#### Record set:

--

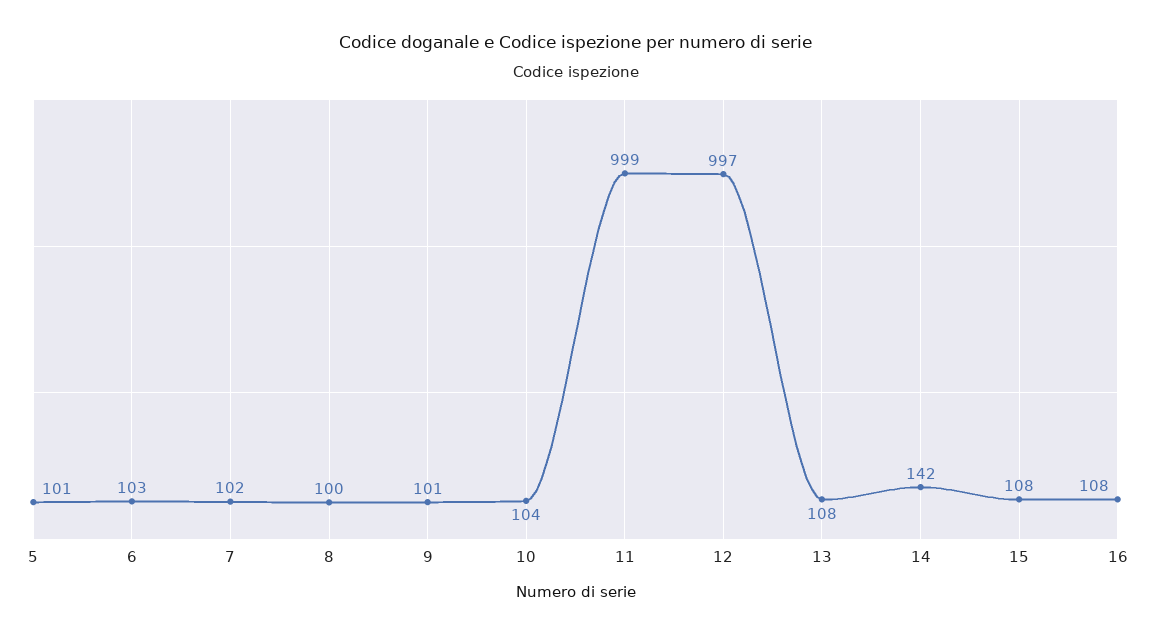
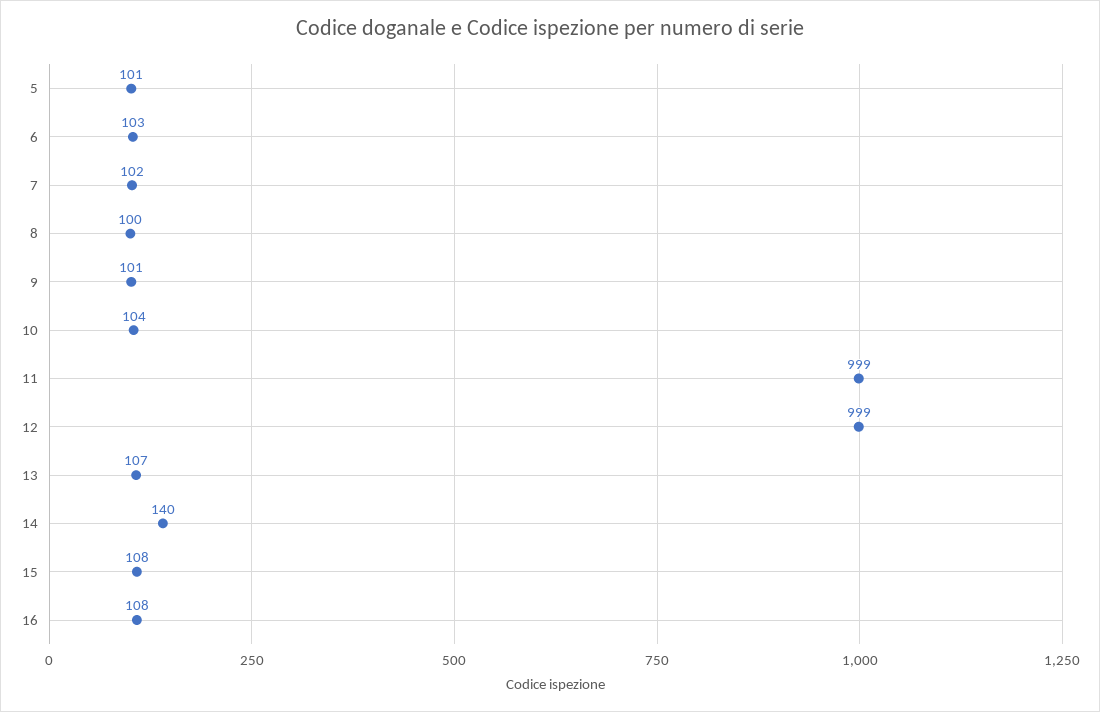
12: 997 -> 999
13: 108 -> 107
14: 142 -> 140

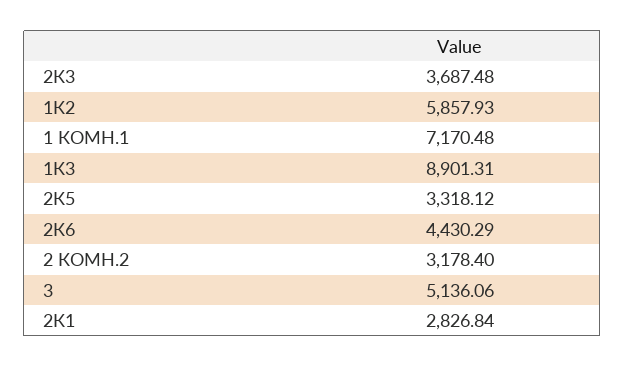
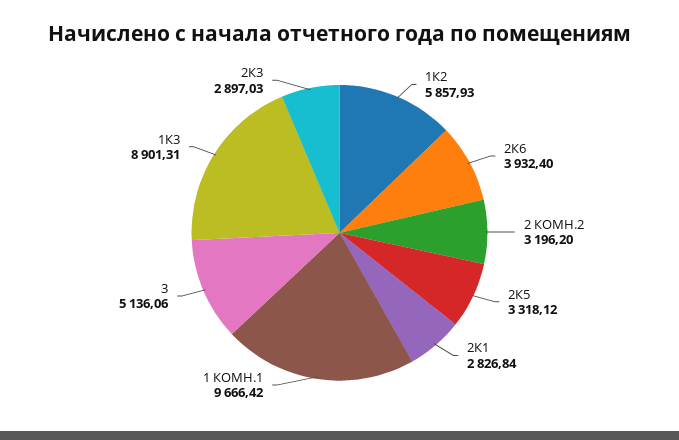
2К3: 3687.48 -> 2897.03
1 КОМН.1: 7170.48 -> 9666.42
2К6: 4430.29 -> 3932.4
2 КОМН.2: 3178.4 -> 3196.2

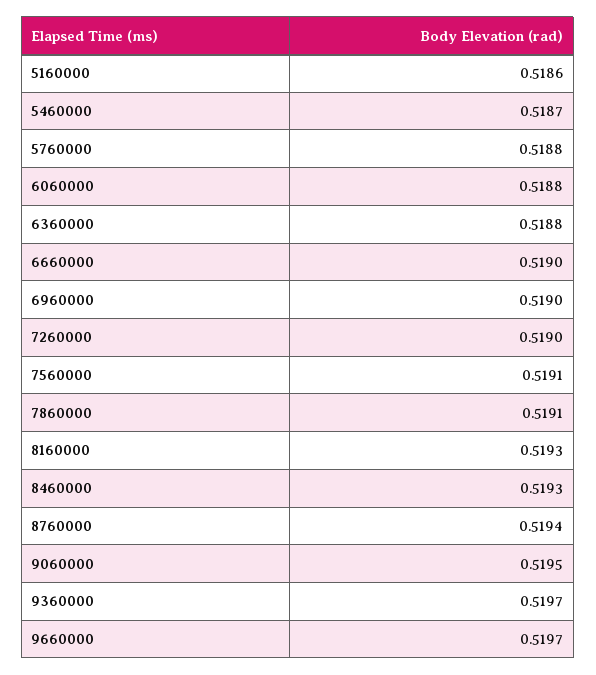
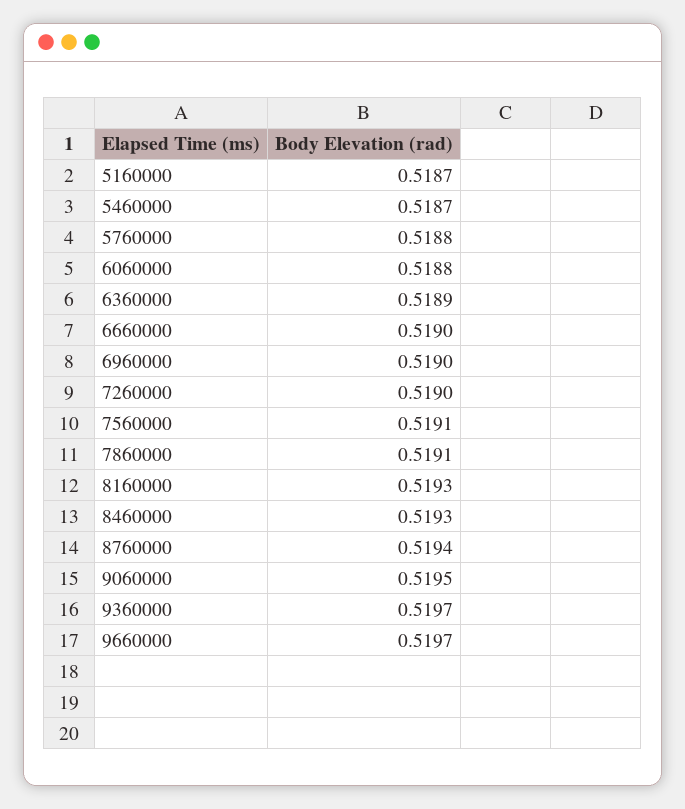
5160000: 0.5186 -> 0.5187
6360000: 0.5188 -> 0.5189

--

#### What the task asks:
Nothing but a number is wanted here: please count the lines in the entries above that include the word "КОМН".

#### Result for this exercise:
2